What you are asked to do: Reproduce the material below verbatim, line for line, with no changes to any value or format.

# Start of Material to process

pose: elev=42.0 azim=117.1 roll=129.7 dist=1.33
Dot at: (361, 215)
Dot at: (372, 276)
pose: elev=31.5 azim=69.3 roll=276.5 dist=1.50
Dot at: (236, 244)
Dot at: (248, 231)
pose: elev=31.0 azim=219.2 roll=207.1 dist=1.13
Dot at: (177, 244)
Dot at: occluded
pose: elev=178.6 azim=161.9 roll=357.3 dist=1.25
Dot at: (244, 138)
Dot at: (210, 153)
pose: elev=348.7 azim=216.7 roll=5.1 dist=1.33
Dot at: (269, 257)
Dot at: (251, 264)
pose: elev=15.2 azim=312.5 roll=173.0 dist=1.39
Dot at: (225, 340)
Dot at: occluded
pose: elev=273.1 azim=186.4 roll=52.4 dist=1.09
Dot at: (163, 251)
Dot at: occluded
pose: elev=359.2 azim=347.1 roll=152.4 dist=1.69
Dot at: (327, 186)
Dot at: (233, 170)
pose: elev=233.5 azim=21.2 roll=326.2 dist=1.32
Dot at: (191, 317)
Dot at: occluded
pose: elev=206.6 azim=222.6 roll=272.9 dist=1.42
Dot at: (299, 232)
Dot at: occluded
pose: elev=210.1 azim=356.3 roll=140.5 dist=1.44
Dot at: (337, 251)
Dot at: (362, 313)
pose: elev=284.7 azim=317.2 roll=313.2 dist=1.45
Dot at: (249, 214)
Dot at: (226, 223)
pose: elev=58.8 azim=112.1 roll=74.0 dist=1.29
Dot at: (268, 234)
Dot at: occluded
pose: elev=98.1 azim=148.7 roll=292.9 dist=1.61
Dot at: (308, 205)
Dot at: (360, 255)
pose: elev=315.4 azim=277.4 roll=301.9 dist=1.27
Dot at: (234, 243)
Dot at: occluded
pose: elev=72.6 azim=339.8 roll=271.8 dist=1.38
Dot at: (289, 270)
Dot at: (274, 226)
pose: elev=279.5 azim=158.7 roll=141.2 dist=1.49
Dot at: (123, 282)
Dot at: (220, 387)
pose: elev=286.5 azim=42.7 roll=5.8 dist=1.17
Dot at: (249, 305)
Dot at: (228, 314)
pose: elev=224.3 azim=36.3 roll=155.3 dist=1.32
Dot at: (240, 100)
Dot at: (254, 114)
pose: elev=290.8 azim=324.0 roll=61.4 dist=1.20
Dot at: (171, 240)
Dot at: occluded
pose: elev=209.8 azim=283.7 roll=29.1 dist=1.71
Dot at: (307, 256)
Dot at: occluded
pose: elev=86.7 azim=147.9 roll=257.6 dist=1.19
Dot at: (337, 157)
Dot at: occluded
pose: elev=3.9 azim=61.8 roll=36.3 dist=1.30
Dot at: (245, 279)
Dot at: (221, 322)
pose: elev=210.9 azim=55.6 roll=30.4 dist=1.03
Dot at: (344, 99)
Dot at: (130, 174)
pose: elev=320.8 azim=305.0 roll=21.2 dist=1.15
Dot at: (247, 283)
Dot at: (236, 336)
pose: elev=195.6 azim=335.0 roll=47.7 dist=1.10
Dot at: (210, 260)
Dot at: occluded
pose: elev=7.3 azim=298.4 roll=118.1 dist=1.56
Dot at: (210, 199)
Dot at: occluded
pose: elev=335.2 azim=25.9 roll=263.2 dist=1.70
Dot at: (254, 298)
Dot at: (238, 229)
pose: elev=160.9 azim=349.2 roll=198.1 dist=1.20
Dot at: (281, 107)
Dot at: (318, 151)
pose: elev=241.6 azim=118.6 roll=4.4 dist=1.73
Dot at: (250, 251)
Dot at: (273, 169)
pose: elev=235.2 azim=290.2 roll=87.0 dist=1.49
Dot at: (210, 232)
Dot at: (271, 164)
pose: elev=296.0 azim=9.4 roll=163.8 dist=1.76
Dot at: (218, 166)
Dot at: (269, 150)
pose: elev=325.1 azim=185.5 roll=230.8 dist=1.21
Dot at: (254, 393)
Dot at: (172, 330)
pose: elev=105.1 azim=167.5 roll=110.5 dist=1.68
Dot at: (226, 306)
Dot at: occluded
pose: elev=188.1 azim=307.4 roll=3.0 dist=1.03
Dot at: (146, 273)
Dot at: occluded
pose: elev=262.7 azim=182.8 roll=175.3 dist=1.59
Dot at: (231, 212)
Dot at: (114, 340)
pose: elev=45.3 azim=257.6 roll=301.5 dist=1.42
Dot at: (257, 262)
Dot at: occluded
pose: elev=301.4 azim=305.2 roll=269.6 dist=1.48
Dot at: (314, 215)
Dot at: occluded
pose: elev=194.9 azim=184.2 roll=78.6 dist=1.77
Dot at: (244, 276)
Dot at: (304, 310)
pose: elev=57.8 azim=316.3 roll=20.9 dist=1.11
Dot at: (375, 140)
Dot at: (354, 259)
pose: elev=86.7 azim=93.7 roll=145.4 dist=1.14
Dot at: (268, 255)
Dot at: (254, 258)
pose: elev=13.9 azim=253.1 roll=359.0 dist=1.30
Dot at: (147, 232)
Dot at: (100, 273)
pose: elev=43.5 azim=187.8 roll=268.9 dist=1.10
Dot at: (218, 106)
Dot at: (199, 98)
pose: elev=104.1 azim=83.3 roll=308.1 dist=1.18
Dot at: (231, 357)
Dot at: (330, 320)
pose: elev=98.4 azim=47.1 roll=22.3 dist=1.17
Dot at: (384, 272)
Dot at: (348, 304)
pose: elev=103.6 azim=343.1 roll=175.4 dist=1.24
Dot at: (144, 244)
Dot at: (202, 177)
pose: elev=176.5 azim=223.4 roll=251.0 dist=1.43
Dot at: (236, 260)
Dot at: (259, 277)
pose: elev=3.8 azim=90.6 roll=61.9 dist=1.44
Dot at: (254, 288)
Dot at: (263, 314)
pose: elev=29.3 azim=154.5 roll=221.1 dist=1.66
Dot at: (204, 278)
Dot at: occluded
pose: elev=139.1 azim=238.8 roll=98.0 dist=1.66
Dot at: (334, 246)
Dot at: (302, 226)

# End of Material to process

Task response:
pose: elev=42.0 azim=117.1 roll=129.7 dist=1.33
Dot at: (361, 215)
Dot at: (372, 276)
pose: elev=31.5 azim=69.3 roll=276.5 dist=1.50
Dot at: (236, 244)
Dot at: (248, 231)
pose: elev=31.0 azim=219.2 roll=207.1 dist=1.13
Dot at: (177, 244)
Dot at: occluded
pose: elev=178.6 azim=161.9 roll=357.3 dist=1.25
Dot at: (244, 138)
Dot at: (210, 153)
pose: elev=348.7 azim=216.7 roll=5.1 dist=1.33
Dot at: (269, 257)
Dot at: (251, 264)
pose: elev=15.2 azim=312.5 roll=173.0 dist=1.39
Dot at: (225, 340)
Dot at: occluded
pose: elev=273.1 azim=186.4 roll=52.4 dist=1.09
Dot at: (163, 251)
Dot at: occluded
pose: elev=359.2 azim=347.1 roll=152.4 dist=1.69
Dot at: (327, 186)
Dot at: (233, 170)
pose: elev=233.5 azim=21.2 roll=326.2 dist=1.32
Dot at: (191, 317)
Dot at: occluded
pose: elev=206.6 azim=222.6 roll=272.9 dist=1.42
Dot at: (299, 232)
Dot at: occluded
pose: elev=210.1 azim=356.3 roll=140.5 dist=1.44
Dot at: (337, 251)
Dot at: (362, 313)
pose: elev=284.7 azim=317.2 roll=313.2 dist=1.45
Dot at: (249, 214)
Dot at: (226, 223)
pose: elev=58.8 azim=112.1 roll=74.0 dist=1.29
Dot at: (268, 234)
Dot at: occluded
pose: elev=98.1 azim=148.7 roll=292.9 dist=1.61
Dot at: (308, 205)
Dot at: (360, 255)
pose: elev=315.4 azim=277.4 roll=301.9 dist=1.27
Dot at: (234, 243)
Dot at: occluded
pose: elev=72.6 azim=339.8 roll=271.8 dist=1.38
Dot at: (289, 270)
Dot at: (274, 226)
pose: elev=279.5 azim=158.7 roll=141.2 dist=1.49
Dot at: (123, 282)
Dot at: (220, 387)
pose: elev=286.5 azim=42.7 roll=5.8 dist=1.17
Dot at: (249, 305)
Dot at: (228, 314)
pose: elev=224.3 azim=36.3 roll=155.3 dist=1.32
Dot at: (240, 100)
Dot at: (254, 114)
pose: elev=290.8 azim=324.0 roll=61.4 dist=1.20
Dot at: (171, 240)
Dot at: occluded
pose: elev=209.8 azim=283.7 roll=29.1 dist=1.71
Dot at: (307, 256)
Dot at: occluded
pose: elev=86.7 azim=147.9 roll=257.6 dist=1.19
Dot at: (337, 157)
Dot at: occluded
pose: elev=3.9 azim=61.8 roll=36.3 dist=1.30
Dot at: (245, 279)
Dot at: (221, 322)
pose: elev=210.9 azim=55.6 roll=30.4 dist=1.03
Dot at: (344, 99)
Dot at: (130, 174)
pose: elev=320.8 azim=305.0 roll=21.2 dist=1.15
Dot at: (247, 283)
Dot at: (236, 336)
pose: elev=195.6 azim=335.0 roll=47.7 dist=1.10
Dot at: (210, 260)
Dot at: occluded
pose: elev=7.3 azim=298.4 roll=118.1 dist=1.56
Dot at: (210, 199)
Dot at: occluded
pose: elev=335.2 azim=25.9 roll=263.2 dist=1.70
Dot at: (254, 298)
Dot at: (238, 229)
pose: elev=160.9 azim=349.2 roll=198.1 dist=1.20
Dot at: (281, 107)
Dot at: (318, 151)
pose: elev=241.6 azim=118.6 roll=4.4 dist=1.73
Dot at: (250, 251)
Dot at: (273, 169)
pose: elev=235.2 azim=290.2 roll=87.0 dist=1.49
Dot at: (210, 232)
Dot at: (271, 164)
pose: elev=296.0 azim=9.4 roll=163.8 dist=1.76
Dot at: (218, 166)
Dot at: (269, 150)
pose: elev=325.1 azim=185.5 roll=230.8 dist=1.21
Dot at: (254, 393)
Dot at: (172, 330)
pose: elev=105.1 azim=167.5 roll=110.5 dist=1.68
Dot at: (226, 306)
Dot at: occluded
pose: elev=188.1 azim=307.4 roll=3.0 dist=1.03
Dot at: (146, 273)
Dot at: occluded
pose: elev=262.7 azim=182.8 roll=175.3 dist=1.59
Dot at: (231, 212)
Dot at: (114, 340)
pose: elev=45.3 azim=257.6 roll=301.5 dist=1.42
Dot at: (257, 262)
Dot at: occluded
pose: elev=301.4 azim=305.2 roll=269.6 dist=1.48
Dot at: (314, 215)
Dot at: occluded
pose: elev=194.9 azim=184.2 roll=78.6 dist=1.77
Dot at: (244, 276)
Dot at: (304, 310)
pose: elev=57.8 azim=316.3 roll=20.9 dist=1.11
Dot at: (375, 140)
Dot at: (354, 259)
pose: elev=86.7 azim=93.7 roll=145.4 dist=1.14
Dot at: (268, 255)
Dot at: (254, 258)
pose: elev=13.9 azim=253.1 roll=359.0 dist=1.30
Dot at: (147, 232)
Dot at: (100, 273)
pose: elev=43.5 azim=187.8 roll=268.9 dist=1.10
Dot at: (218, 106)
Dot at: (199, 98)
pose: elev=104.1 azim=83.3 roll=308.1 dist=1.18
Dot at: (231, 357)
Dot at: (330, 320)
pose: elev=98.4 azim=47.1 roll=22.3 dist=1.17
Dot at: (384, 272)
Dot at: (348, 304)
pose: elev=103.6 azim=343.1 roll=175.4 dist=1.24
Dot at: (144, 244)
Dot at: (202, 177)
pose: elev=176.5 azim=223.4 roll=251.0 dist=1.43
Dot at: (236, 260)
Dot at: (259, 277)
pose: elev=3.8 azim=90.6 roll=61.9 dist=1.44
Dot at: (254, 288)
Dot at: (263, 314)
pose: elev=29.3 azim=154.5 roll=221.1 dist=1.66
Dot at: (204, 278)
Dot at: occluded
pose: elev=139.1 azim=238.8 roll=98.0 dist=1.66
Dot at: (334, 246)
Dot at: (302, 226)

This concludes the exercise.